> YOUR ASSIGNMENT
Could you reproduce, exactly as written, every line from the one containing "Shortcuts | 14 |" through the last line of the records, and nothing else?

*** Opening of TASK MATERIAL ***

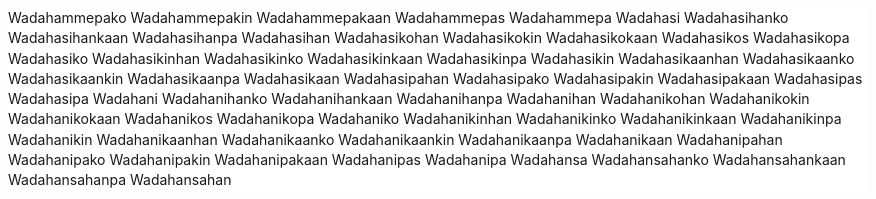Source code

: Wadahammepako
Wadahammepakin
Wadahammepakaan
Wadahammepas
Wadahammepa
Wadahasi
Wadahasihanko
Wadahasihankaan
Wadahasihanpa
Wadahasihan
Wadahasikohan
Wadahasikokin
Wadahasikokaan
Wadahasikos
Wadahasikopa
Wadahasiko
Wadahasikinhan
Wadahasikinko
Wadahasikinkaan
Wadahasikinpa
Wadahasikin
Wadahasikaanhan
Wadahasikaanko
Wadahasikaankin
Wadahasikaanpa
Wadahasikaan
Wadahasipahan
Wadahasipako
Wadahasipakin
Wadahasipakaan
Wadahasipas
Wadahasipa
Wadahani
Wadahanihanko
Wadahanihankaan
Wadahanihanpa
Wadahanihan
Wadahanikohan
Wadahanikokin
Wadahanikokaan
Wadahanikos
Wadahanikopa
Wadahaniko
Wadahanikinhan
Wadahanikinko
Wadahanikinkaan
Wadahanikinpa
Wadahanikin
Wadahanikaanhan
Wadahanikaanko
Wadahanikaankin
Wadahanikaanpa
Wadahanikaan
Wadahanipahan
Wadahanipako
Wadahanipakin
Wadahanipakaan
Wadahanipas
Wadahanipa
Wadahansa
Wadahansahanko
Wadahansahankaan
Wadahansahanpa
Wadahansahan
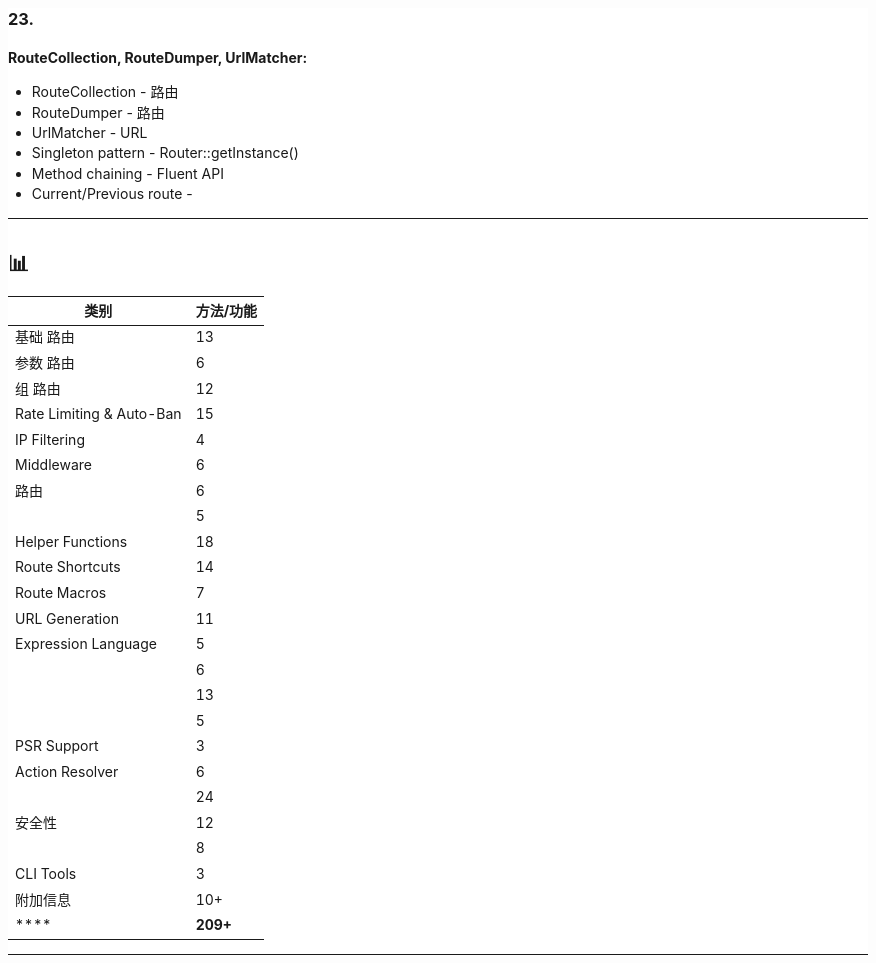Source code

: 
### 23.  

**RouteCollection, RouteDumper, UrlMatcher:**
- RouteCollection -  路由
- RouteDumper -  路由
- UrlMatcher -  URL
- Singleton pattern - Router::getInstance()
- Method chaining - Fluent API
- Current/Previous route - 

---

## 📊  

| 类别 | 方法/功能 |
|-----------|---------------------|
| 基础 路由 | 13 |
| 参数 路由 | 6 |
| 组 路由 | 12 |
| Rate Limiting & Auto-Ban | 15 |
| IP Filtering | 4 |
| Middleware | 6 |
|  路由 | 6 |
|  | 5 |
| Helper Functions | 18 |
| Route Shortcuts | 14 |
| Route Macros | 7 |
| URL Generation | 11 |
| Expression Language | 5 |
|  | 6 |
|  | 13 |
|  | 5 |
| PSR Support | 3 |
| Action Resolver | 6 |
|  | 24 |
| 安全性 | 12 |
|  | 8 |
| CLI Tools | 3 |
| 附加信息 | 10+ |
| **** | **209+** |

---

*** Close of TASK MATERIAL ***

> ANSWER FOR THE TASK
| Route Shortcuts | 14 |
| Route Macros | 7 |
| URL Generation | 11 |
| Expression Language | 5 |
|  | 6 |
|  | 13 |
|  | 5 |
| PSR Support | 3 |
| Action Resolver | 6 |
|  | 24 |
| 安全性 | 12 |
|  | 8 |
| CLI Tools | 3 |
| 附加信息 | 10+ |
| **** | **209+** |

---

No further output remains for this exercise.